Students from the University of Utah’s Department of Mechanical Engineering won this year’s Sandia microdevice competition for creating educational Micro Electro Mechanical Machines (MEMS) and functional microart that occupies two silicon chips, each approximately 2mm x 6mm.  Students presented their efforts along with other winners at an awards program involving many Sandia MEMS engineers, which took place at Sandia National Laboratory in Albuquerque, New Mexico, on May 18, 2010.

Utah’s winning design, containing the work of Alumnus Brian Baker and Austin Welborn, featured a fully functional microbarbershop for styling one hair at a time.   The chip also included Austin‘s micro-scale reproductions of works by Leonardo da Vinci including the “Vetruvian Man,” a mechanical lion, and his famous flapping wings.

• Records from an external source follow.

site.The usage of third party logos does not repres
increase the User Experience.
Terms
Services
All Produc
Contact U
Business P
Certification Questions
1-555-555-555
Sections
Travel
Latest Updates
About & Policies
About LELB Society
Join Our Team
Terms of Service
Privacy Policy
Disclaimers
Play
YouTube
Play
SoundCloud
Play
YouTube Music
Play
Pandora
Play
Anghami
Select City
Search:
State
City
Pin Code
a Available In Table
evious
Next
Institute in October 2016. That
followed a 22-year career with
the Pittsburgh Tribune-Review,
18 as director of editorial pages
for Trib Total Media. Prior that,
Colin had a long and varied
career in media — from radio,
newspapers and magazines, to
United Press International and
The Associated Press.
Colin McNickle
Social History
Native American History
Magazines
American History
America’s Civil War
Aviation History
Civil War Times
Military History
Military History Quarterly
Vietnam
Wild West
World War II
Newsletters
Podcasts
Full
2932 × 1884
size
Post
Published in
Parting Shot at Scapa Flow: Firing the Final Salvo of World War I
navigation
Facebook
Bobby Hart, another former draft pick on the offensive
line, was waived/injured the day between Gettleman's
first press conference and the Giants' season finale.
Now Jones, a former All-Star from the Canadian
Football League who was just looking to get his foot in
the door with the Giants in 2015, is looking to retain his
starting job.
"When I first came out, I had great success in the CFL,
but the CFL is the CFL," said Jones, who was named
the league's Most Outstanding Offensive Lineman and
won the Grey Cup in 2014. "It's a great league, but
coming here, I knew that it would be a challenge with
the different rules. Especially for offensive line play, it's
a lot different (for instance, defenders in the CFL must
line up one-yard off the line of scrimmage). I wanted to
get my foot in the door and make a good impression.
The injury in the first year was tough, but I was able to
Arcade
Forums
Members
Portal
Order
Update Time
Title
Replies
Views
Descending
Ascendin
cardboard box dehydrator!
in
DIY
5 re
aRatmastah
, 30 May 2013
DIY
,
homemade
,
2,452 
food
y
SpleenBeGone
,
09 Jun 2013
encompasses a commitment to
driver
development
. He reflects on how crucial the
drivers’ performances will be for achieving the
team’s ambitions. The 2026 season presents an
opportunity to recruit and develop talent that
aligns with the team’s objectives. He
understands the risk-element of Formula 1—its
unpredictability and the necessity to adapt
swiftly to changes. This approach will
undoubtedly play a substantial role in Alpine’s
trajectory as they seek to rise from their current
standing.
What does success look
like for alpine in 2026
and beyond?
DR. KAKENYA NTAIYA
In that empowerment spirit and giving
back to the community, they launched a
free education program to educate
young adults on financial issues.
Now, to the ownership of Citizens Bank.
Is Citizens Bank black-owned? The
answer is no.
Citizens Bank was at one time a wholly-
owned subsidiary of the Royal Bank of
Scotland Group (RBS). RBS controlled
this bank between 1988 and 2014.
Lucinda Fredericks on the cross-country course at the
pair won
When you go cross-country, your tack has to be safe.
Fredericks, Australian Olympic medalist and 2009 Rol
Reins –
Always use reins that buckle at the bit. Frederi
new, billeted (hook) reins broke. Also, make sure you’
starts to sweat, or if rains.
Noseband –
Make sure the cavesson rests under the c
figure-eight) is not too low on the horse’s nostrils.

“Our microbarbershop is so small that a single misty drop of an Irish drizzle would swamp the scissors and drown the device,” said Ian Harvey, a professor of mechanical engineering at the University of Utah and team advisor. “These devices demonstrate specific physical principles and consequences of dimensional downscaling to the micrometer level.”

The microbarbershop incudes a microgripper, microcutter, micromirror and microblow dryer – built to cut a single human hair.   It is able to reach off the chip, grab a single hair and cut it using a microbuzzsaw

Team members worked hundreds of man-hours over the course of approximately three months to conceptualize, simulate and design their projects in AutoCad.  This was the focal point of the spring semester course “Heterogeneous Microsystems Technologies.”  The projects were then turned over to Sandia Labs where they were fabricated using their Sandia SUMMiT-VTM surface micromachining process.

After testing this fall, the chips will be used by Sandia National Laboratory as a set of combined outreach demonstrators for tour groups and interactions with grade K-12 students to stimulate interest in the visual “coolness,” of constructing and seeing machines at the micrometer scale and below to nanotechnology.

About the Sandia Microdevice Competition

The high-spirited contest, open to institutional members of the Sandia-led MEMS University Alliance program, provides an arena for the nation’s student engineers to hone their skills in designing and using microdevices.  Such devices are used to probe biological cells, arrange and operate components of telecommunications and high-tech machinery and operate many home devices.